Quote from myminitrading:
Here is what you can do the make the system work in your favor.
Make lager camping contributions to the correct state officials, set up a bank charter. Pay an interest on deposits a little higher than everyone else.
Now you are set to operate in the fraction reserve baking system. that means you can loan out at interest ten times what you have on deposit.
Joe six pack deposits his check for $2000.00, you can now loan out $20,000. at interest. Man what a racket that is. [/B]
Quote from telozo:
It doesn't really work quite that way. The guy who got the loan will use the money in a way, either pay for something, or deposit it with some other bank. Either way, your checks will come back to you for clearance before you get any interest payment on the money, and you will have to make good for them using your reserves or borrow from the fed.
My dad's friend tried to start up a bank - it failed. It is VERY tough to take on the big banks. You say: 'Well just offer a slightly higher interest rate on checking/savings accounts to steal their customers. The reason why this does not work was touched on indirectly by the poster Telozo.

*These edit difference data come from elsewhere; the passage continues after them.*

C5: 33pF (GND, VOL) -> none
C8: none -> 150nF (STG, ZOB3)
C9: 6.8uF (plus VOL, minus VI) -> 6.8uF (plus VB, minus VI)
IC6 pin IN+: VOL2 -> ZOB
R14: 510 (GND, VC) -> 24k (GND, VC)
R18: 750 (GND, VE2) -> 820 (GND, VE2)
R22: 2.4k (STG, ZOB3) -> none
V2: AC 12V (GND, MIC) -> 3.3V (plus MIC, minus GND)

Suppose you start a bank called PIKER BANK. An individual called SAVER opens a savings account and deposits $1,000 into your bank.

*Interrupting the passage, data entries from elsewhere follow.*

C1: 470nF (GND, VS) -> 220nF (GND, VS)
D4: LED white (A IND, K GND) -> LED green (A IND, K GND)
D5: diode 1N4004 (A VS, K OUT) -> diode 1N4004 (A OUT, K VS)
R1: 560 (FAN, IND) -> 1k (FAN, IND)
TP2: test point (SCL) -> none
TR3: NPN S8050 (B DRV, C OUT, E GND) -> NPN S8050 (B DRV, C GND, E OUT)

This is your balance sheet
Assets $1,000 cash
Liabilities $1,000 savings account owned by SAVER
Say the current reserve ratio is 10%. This means you must keep $100 in reserve ($100 / $1000 = 10%) in and can loan out $900. You now loan out $900 to BORROWER.
Now that BORROWER has $900, he will spend the $900 and the $900 will flow to RANDOM PERSON.

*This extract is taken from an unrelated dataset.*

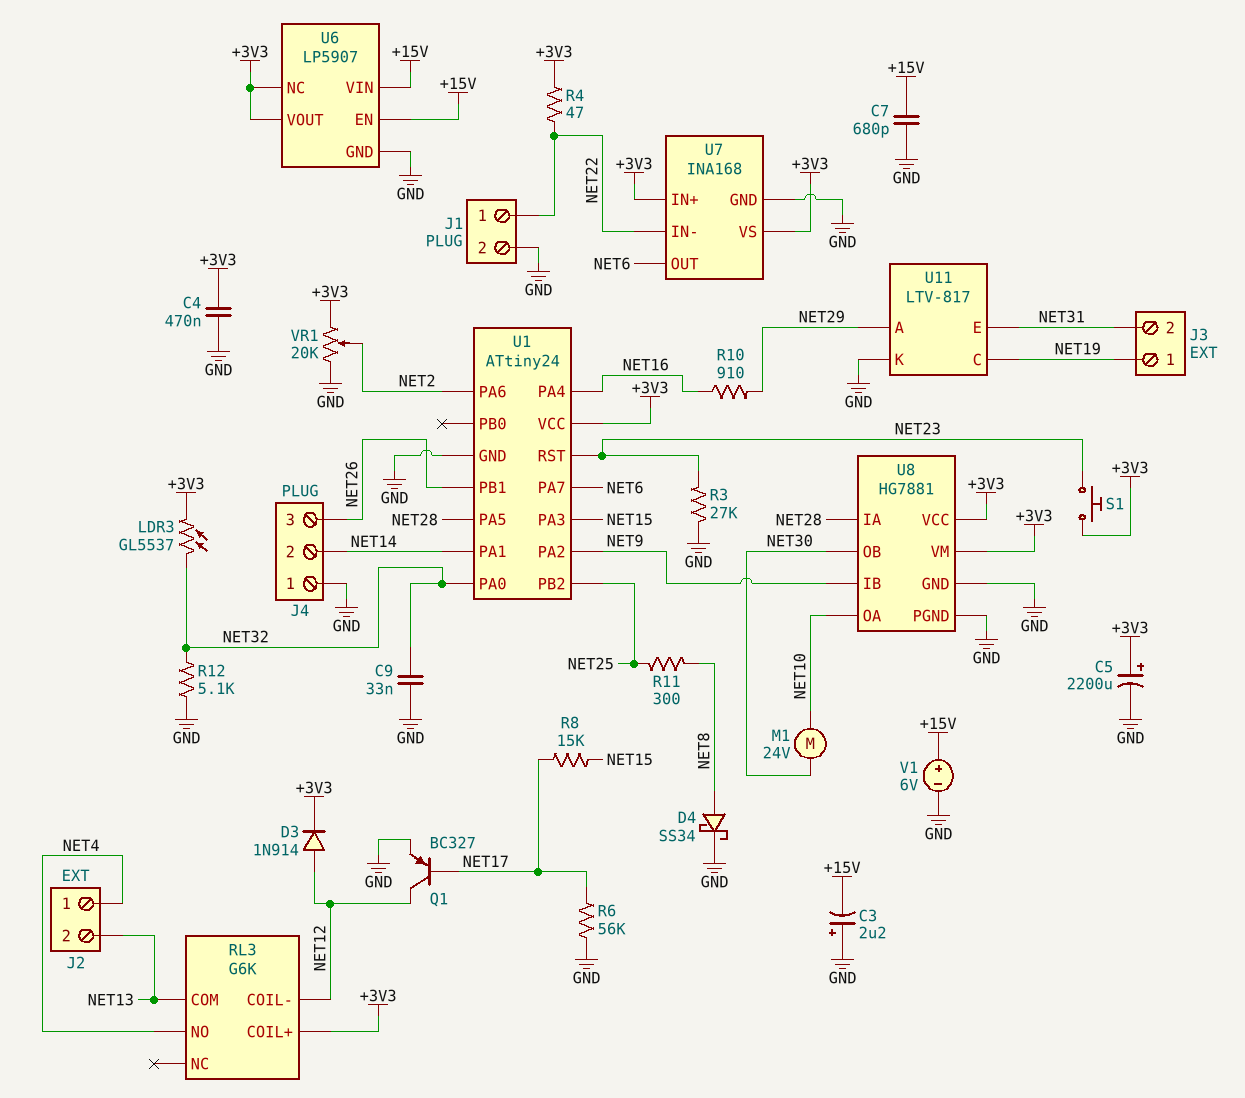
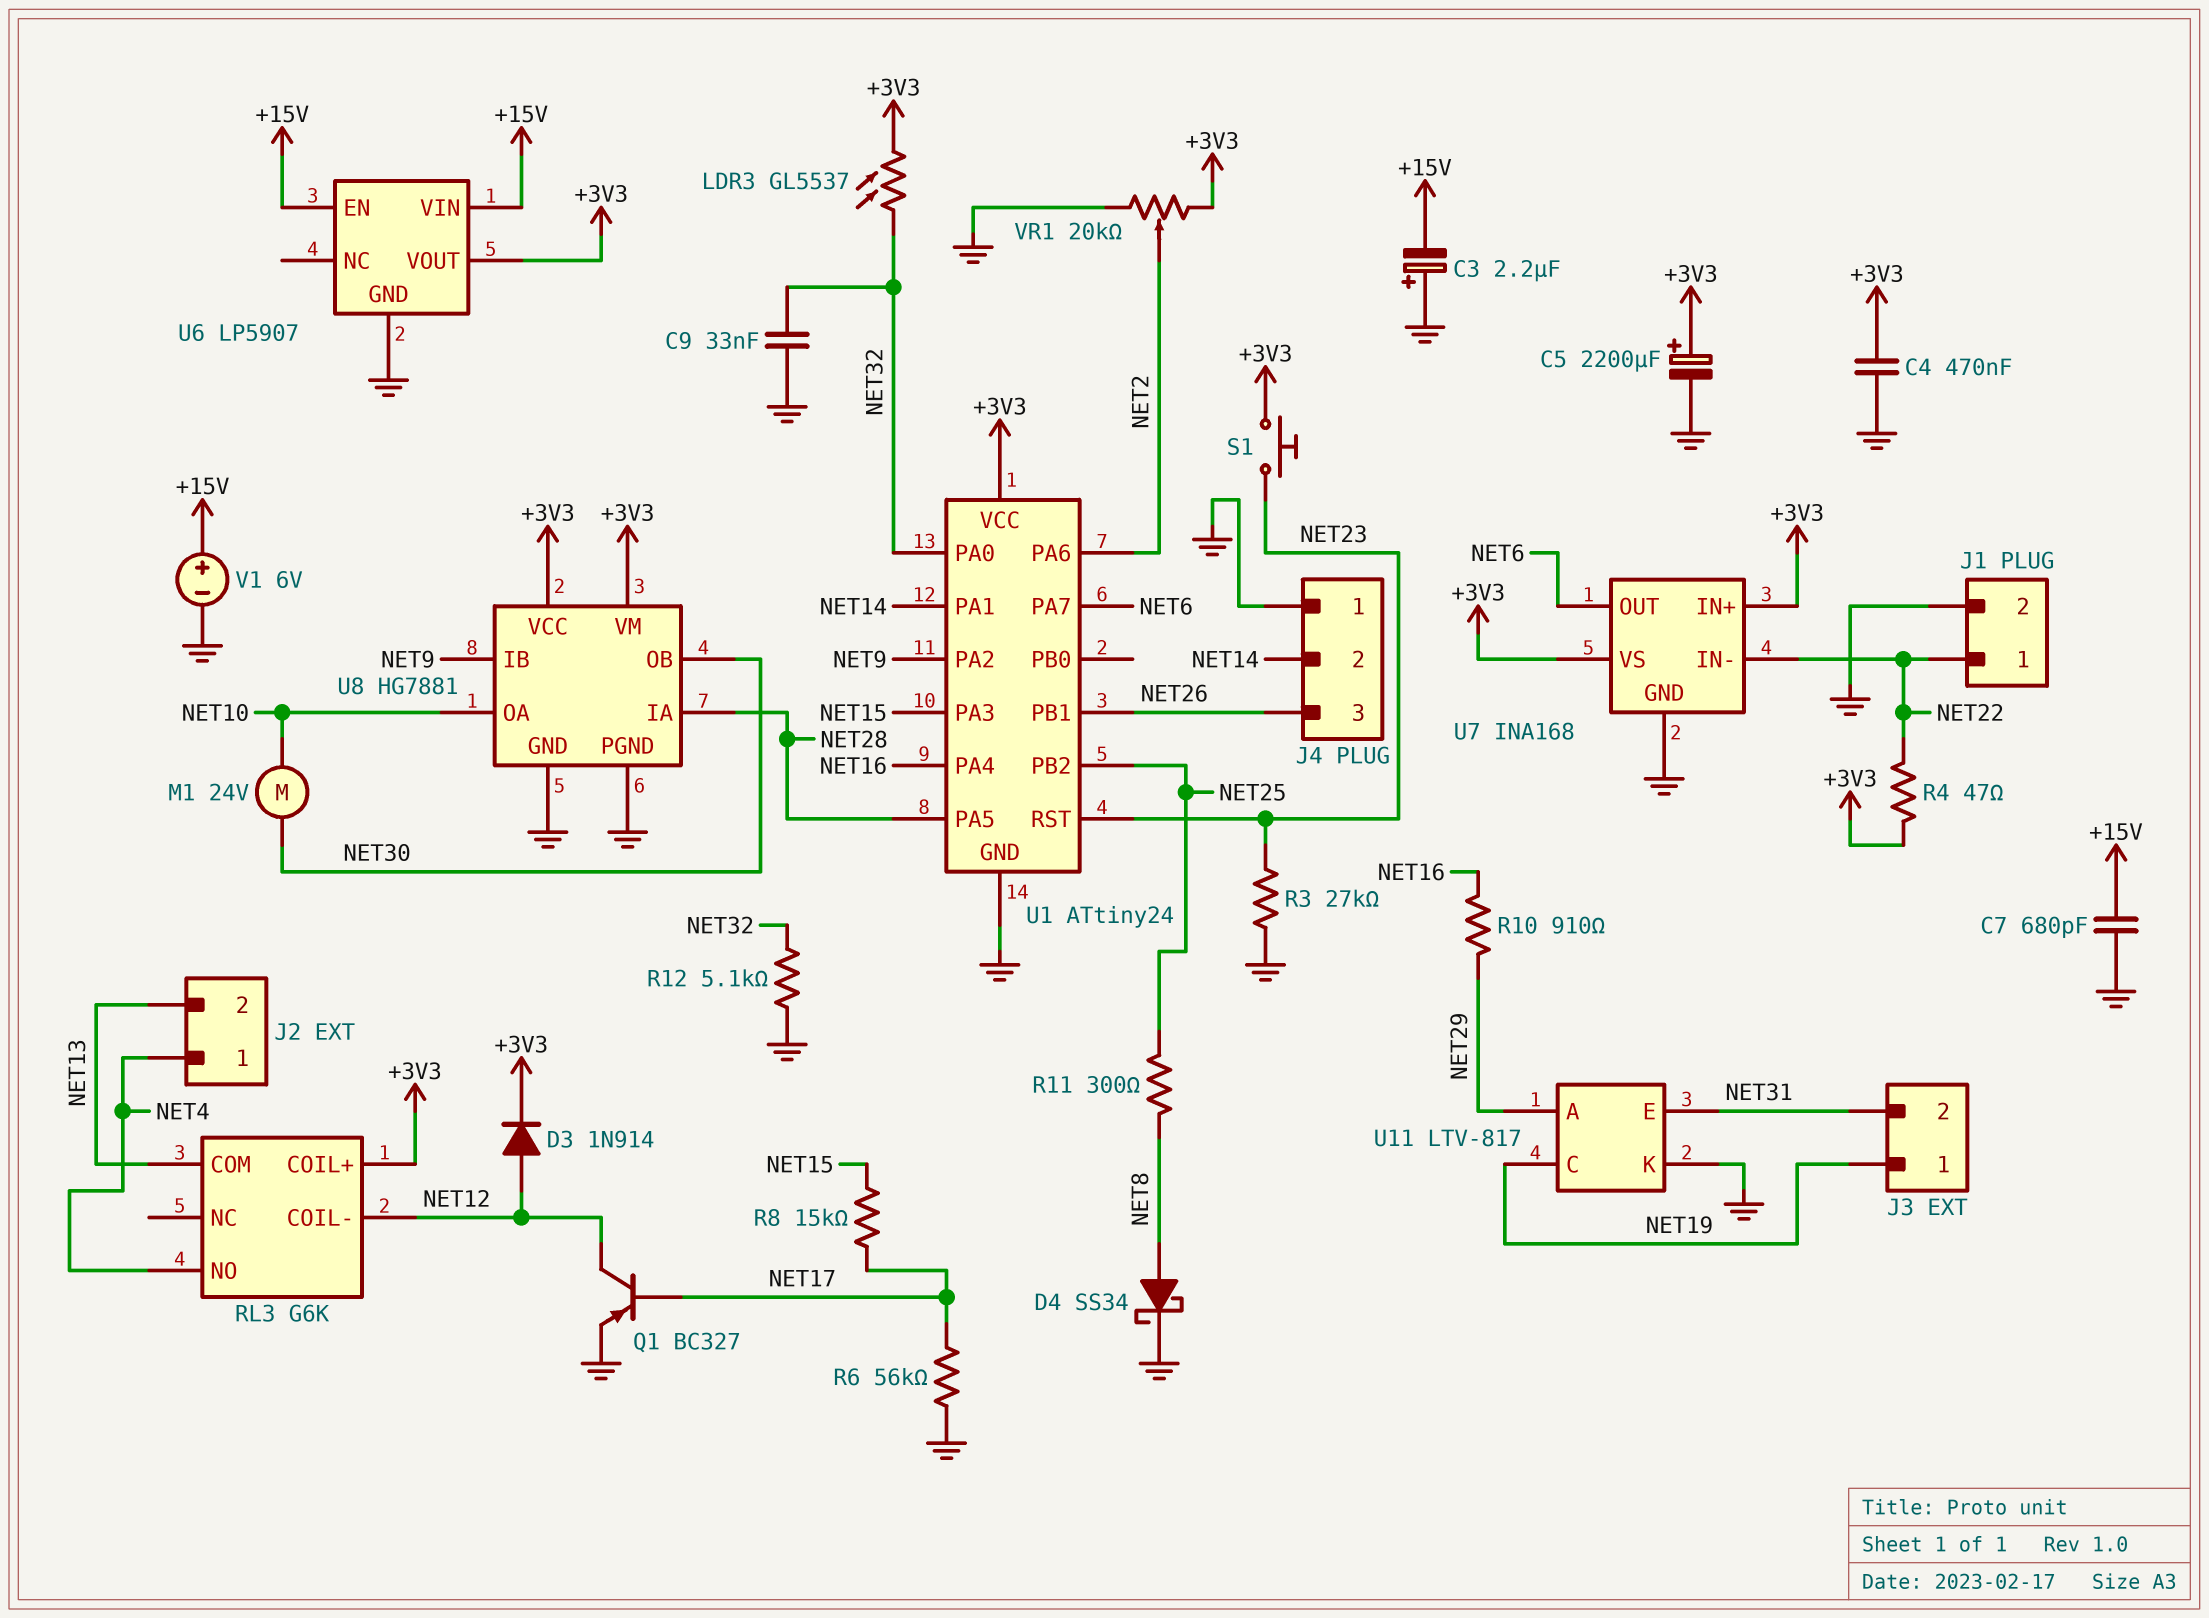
U6 pin NC: +3V3 -> none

Here is the KEY. RANDOM PERSON now has $900, but where does he bank at? If he banks at PIKER BANK, all is well. RANDOM PERSON then creates a savings account and deposits $900 back into PIKER BANK so there is no cash outflow. Here is the new balance sheet at PIKER BANK.
Assets -> $1000 cash
$900 IOU from BORROWER
Liabilities -> $1000 savings account owned by SAVER
$900 savings account owned by RANDOM PERSON
The reserve ratio is 10% so PIKER BANK can lend out up to $810 this time, thus leaving $190 in cash which is 10% of liabilities ($1900).
But what if RANDOM PERSON does not bank at PIKER BANK but banks at BIG SWINGING DICK BANK (where almost everyone banks at)? Then PIKER BANK will be forced to send out $900 in cash. This is the new balance sheet at PIKER BANK
Assets -> $100 cash
$900 IOU from BORROWER
Liabilities -> $1000 savings account by SAVER
Notice that PIKER BANK can no longer make any more loans. The reserve ratio is 10% and PIKER BANK has just that ($100 cash / $1000 savings acccount).
That's why it's tough for small banks to compete against big banks. Small banks have limited ability to take advantage of fractional reserve banking (pyramiding loans on top of each other) cause 'RANDOM PERSON' most likely does not bank with them.
Now you know why commercial banks are so eager to consolidate. The bigger the banks become, the more likely that 'RANDOM PERSON' will also bank with you, so the cash comes right back to you thus replinishing part of your bank reserves, and you can continue to pyramid loans on top of each other while collecting ridiculous amounts of interest.
So if you the small bank want to steal customers by offering say a high interest of 7% on deposits, a big bank can easily match you or offer even 8% temporarily until you are bankrupt cause they are collecting interest revenue on multiple loans while you are only collecting interest revenue on 1 loan.